(Extracted data entries)
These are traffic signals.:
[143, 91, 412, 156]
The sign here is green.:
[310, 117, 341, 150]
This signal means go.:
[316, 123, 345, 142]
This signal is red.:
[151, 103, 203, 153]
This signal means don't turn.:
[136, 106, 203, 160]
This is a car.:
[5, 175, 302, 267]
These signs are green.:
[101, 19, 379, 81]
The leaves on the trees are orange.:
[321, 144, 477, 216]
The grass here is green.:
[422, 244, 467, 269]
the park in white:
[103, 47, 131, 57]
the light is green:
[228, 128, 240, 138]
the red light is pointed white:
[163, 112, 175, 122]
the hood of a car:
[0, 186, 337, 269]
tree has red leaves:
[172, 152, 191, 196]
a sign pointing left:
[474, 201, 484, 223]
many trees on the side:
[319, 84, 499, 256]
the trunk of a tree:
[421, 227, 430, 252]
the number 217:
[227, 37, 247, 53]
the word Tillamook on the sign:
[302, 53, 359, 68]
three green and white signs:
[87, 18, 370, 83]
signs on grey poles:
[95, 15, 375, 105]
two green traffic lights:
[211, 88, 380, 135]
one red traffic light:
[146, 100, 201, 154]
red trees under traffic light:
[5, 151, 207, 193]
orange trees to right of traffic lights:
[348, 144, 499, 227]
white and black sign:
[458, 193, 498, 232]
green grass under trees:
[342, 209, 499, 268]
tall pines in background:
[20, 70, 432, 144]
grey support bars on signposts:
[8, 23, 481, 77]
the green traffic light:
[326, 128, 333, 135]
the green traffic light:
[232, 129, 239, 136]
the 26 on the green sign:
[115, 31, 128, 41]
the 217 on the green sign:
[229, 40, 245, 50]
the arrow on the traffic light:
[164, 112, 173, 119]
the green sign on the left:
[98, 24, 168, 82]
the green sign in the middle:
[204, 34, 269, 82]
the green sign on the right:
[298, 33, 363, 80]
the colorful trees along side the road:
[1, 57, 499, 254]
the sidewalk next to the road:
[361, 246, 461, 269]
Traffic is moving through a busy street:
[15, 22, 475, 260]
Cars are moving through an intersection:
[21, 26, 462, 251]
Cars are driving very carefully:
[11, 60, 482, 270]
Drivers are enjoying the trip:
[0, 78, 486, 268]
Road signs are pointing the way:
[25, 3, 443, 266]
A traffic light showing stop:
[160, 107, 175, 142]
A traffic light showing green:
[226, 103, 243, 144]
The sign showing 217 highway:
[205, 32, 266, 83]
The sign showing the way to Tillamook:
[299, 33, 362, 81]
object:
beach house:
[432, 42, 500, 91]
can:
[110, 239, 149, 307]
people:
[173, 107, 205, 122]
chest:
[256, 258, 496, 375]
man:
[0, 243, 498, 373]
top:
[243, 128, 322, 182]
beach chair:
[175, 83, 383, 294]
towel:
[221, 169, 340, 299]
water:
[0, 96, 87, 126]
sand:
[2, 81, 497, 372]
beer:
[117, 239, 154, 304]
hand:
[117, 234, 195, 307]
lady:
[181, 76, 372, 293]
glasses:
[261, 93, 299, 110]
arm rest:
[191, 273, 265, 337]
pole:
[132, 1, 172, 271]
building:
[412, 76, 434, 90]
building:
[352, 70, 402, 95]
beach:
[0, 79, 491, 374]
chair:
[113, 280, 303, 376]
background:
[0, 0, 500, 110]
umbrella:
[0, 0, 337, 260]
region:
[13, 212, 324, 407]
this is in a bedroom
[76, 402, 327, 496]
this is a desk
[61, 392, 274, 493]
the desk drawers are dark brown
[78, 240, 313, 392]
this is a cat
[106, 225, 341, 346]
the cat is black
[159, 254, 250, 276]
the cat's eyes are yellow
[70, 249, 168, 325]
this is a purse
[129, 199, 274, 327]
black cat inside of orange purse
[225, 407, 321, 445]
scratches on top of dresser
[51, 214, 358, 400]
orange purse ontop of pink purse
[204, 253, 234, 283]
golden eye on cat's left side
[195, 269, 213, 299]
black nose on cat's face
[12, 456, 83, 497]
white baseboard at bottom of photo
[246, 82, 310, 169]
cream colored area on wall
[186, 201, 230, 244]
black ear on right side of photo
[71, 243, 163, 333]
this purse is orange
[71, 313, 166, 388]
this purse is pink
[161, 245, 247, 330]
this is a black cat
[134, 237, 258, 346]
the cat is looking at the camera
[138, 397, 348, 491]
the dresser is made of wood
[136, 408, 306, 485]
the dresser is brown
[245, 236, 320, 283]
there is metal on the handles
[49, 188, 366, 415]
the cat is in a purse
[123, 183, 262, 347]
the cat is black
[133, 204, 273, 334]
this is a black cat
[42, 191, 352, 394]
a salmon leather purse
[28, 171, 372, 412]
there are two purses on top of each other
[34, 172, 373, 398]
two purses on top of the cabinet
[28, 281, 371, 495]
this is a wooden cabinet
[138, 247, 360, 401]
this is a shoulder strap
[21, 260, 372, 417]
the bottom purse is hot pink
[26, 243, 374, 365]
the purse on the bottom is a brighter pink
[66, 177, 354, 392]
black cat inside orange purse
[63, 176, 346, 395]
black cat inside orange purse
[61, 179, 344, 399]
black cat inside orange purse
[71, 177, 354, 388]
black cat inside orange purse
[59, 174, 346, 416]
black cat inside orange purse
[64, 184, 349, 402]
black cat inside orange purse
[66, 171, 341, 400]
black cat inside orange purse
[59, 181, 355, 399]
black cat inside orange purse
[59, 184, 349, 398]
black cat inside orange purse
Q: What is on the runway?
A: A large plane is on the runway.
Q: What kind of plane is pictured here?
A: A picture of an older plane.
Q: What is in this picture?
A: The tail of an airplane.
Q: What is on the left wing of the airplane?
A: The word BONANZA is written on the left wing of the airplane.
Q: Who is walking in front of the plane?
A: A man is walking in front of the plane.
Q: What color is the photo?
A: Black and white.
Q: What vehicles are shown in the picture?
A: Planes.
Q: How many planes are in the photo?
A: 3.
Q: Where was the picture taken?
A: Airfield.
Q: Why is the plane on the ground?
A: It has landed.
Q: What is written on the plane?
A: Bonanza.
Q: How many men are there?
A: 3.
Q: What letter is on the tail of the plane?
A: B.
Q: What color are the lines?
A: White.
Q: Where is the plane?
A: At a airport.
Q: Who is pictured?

### REQUIRED ACTION
Format every line of the records above as a numbered list, omitting blank lines.

### ANSWER SPACE
1. These are traffic signals.:
2. [143, 91, 412, 156]
3. The sign here is green.:
4. [310, 117, 341, 150]
5. This signal means go.:
6. [316, 123, 345, 142]
7. This signal is red.:
8. [151, 103, 203, 153]
9. This signal means don't turn.:
10. [136, 106, 203, 160]
11. This is a car.:
12. [5, 175, 302, 267]
13. These signs are green.:
14. [101, 19, 379, 81]
15. The leaves on the trees are orange.:
16. [321, 144, 477, 216]
17. The grass here is green.:
18. [422, 244, 467, 269]
19. the park in white:
20. [103, 47, 131, 57]
21. the light is green:
22. [228, 128, 240, 138]
23. the red light is pointed white:
24. [163, 112, 175, 122]
25. the hood of a car:
26. [0, 186, 337, 269]
27. tree has red leaves:
28. [172, 152, 191, 196]
29. a sign pointing left:
30. [474, 201, 484, 223]
31. many trees on the side:
32. [319, 84, 499, 256]
33. the trunk of a tree:
34. [421, 227, 430, 252]
35. the number 217:
36. [227, 37, 247, 53]
37. the word Tillamook on the sign:
38. [302, 53, 359, 68]
39. three green and white signs:
40. [87, 18, 370, 83]
41. signs on grey poles:
42. [95, 15, 375, 105]
43. two green traffic lights:
44. [211, 88, 380, 135]
45. one red traffic light:
46. [146, 100, 201, 154]
47. red trees under traffic light:
48. [5, 151, 207, 193]
49. orange trees to right of traffic lights:
50. [348, 144, 499, 227]
51. white and black sign:
52. [458, 193, 498, 232]
53. green grass under trees:
54. [342, 209, 499, 268]
55. tall pines in background:
56. [20, 70, 432, 144]
57. grey support bars on signposts:
58. [8, 23, 481, 77]
59. the green traffic light:
60. [326, 128, 333, 135]
61. the green traffic light:
62. [232, 129, 239, 136]
63. the 26 on the green sign:
64. [115, 31, 128, 41]
65. the 217 on the green sign:
66. [229, 40, 245, 50]
67. the arrow on the traffic light:
68. [164, 112, 173, 119]
69. the green sign on the left:
70. [98, 24, 168, 82]
71. the green sign in the middle:
72. [204, 34, 269, 82]
73. the green sign on the right:
74. [298, 33, 363, 80]
75. the colorful trees along side the road:
76. [1, 57, 499, 254]
77. the sidewalk next to the road:
78. [361, 246, 461, 269]
79. Traffic is moving through a busy street:
80. [15, 22, 475, 260]
81. Cars are moving through an intersection:
82. [21, 26, 462, 251]
83. Cars are driving very carefully:
84. [11, 60, 482, 270]
85. Drivers are enjoying the trip:
86. [0, 78, 486, 268]
87. Road signs are pointing the way:
88. [25, 3, 443, 266]
89. A traffic light showing stop:
90. [160, 107, 175, 142]
91. A traffic light showing green:
92. [226, 103, 243, 144]
93. The sign showing 217 highway:
94. [205, 32, 266, 83]
95. The sign showing the way to Tillamook:
96. [299, 33, 362, 81]
97. object:
98. beach house:
99. [432, 42, 500, 91]
100. can:
101. [110, 239, 149, 307]
102. people:
103. [173, 107, 205, 122]
104. chest:
105. [256, 258, 496, 375]
106. man:
107. [0, 243, 498, 373]
108. top:
109. [243, 128, 322, 182]
110. beach chair:
111. [175, 83, 383, 294]
112. towel:
113. [221, 169, 340, 299]
114. water:
115. [0, 96, 87, 126]
116. sand:
117. [2, 81, 497, 372]
118. beer:
119. [117, 239, 154, 304]
120. hand:
121. [117, 234, 195, 307]
122. lady:
123. [181, 76, 372, 293]
124. glasses:
125. [261, 93, 299, 110]
126. arm rest:
127. [191, 273, 265, 337]
128. pole:
129. [132, 1, 172, 271]
130. building:
131. [412, 76, 434, 90]
132. building:
133. [352, 70, 402, 95]
134. beach:
135. [0, 79, 491, 374]
136. chair:
137. [113, 280, 303, 376]
138. background:
139. [0, 0, 500, 110]
140. umbrella:
141. [0, 0, 337, 260]
142. region:
143. [13, 212, 324, 407]
144. this is in a bedroom
145. [76, 402, 327, 496]
146. this is a desk
147. [61, 392, 274, 493]
148. the desk drawers are dark brown
149. [78, 240, 313, 392]
150. this is a cat
151. [106, 225, 341, 346]
152. the cat is black
153. [159, 254, 250, 276]
154. the cat's eyes are yellow
155. [70, 249, 168, 325]
156. this is a purse
157. [129, 199, 274, 327]
158. black cat inside of orange purse
159. [225, 407, 321, 445]
160. scratches on top of dresser
161. [51, 214, 358, 400]
162. orange purse ontop of pink purse
163. [204, 253, 234, 283]
164. golden eye on cat's left side
165. [195, 269, 213, 299]
166. black nose on cat's face
167. [12, 456, 83, 497]
168. white baseboard at bottom of photo
169. [246, 82, 310, 169]
170. cream colored area on wall
171. [186, 201, 230, 244]
172. black ear on right side of photo
173. [71, 243, 163, 333]
174. this purse is orange
175. [71, 313, 166, 388]
176. this purse is pink
177. [161, 245, 247, 330]
178. this is a black cat
179. [134, 237, 258, 346]
180. the cat is looking at the camera
181. [138, 397, 348, 491]
182. the dresser is made of wood
183. [136, 408, 306, 485]
184. the dresser is brown
185. [245, 236, 320, 283]
186. there is metal on the handles
187. [49, 188, 366, 415]
188. the cat is in a purse
189. [123, 183, 262, 347]
190. the cat is black
191. [133, 204, 273, 334]
192. this is a black cat
193. [42, 191, 352, 394]
194. a salmon leather purse
195. [28, 171, 372, 412]
196. there are two purses on top of each other
197. [34, 172, 373, 398]
198. two purses on top of the cabinet
199. [28, 281, 371, 495]
200. this is a wooden cabinet
201. [138, 247, 360, 401]
202. this is a shoulder strap
203. [21, 260, 372, 417]
204. the bottom purse is hot pink
205. [26, 243, 374, 365]
206. the purse on the bottom is a brighter pink
207. [66, 177, 354, 392]
208. black cat inside orange purse
209. [63, 176, 346, 395]
210. black cat inside orange purse
211. [61, 179, 344, 399]
212. black cat inside orange purse
213. [71, 177, 354, 388]
214. black cat inside orange purse
215. [59, 174, 346, 416]
216. black cat inside orange purse
217. [64, 184, 349, 402]
218. black cat inside orange purse
219. [66, 171, 341, 400]
220. black cat inside orange purse
221. [59, 181, 355, 399]
222. black cat inside orange purse
223. [59, 184, 349, 398]
224. black cat inside orange purse
225. Q: What is on the runway?
226. A: A large plane is on the runway.
227. Q: What kind of plane is pictured here?
228. A: A picture of an older plane.
229. Q: What is in this picture?
230. A: The tail of an airplane.
231. Q: What is on the left wing of the airplane?
232. A: The word BONANZA is written on the left wing of the airplane.
233. Q: Who is walking in front of the plane?
234. A: A man is walking in front of the plane.
235. Q: What color is the photo?
236. A: Black and white.
237. Q: What vehicles are shown in the picture?
238. A: Planes.
239. Q: How many planes are in the photo?
240. A: 3.
241. Q: Where was the picture taken?
242. A: Airfield.
243. Q: Why is the plane on the ground?
244. A: It has landed.
245. Q: What is written on the plane?
246. A: Bonanza.
247. Q: How many men are there?
248. A: 3.
249. Q: What letter is on the tail of the plane?
250. A: B.
251. Q: What color are the lines?
252. A: White.
253. Q: Where is the plane?
254. A: At a airport.
255. Q: Who is pictured?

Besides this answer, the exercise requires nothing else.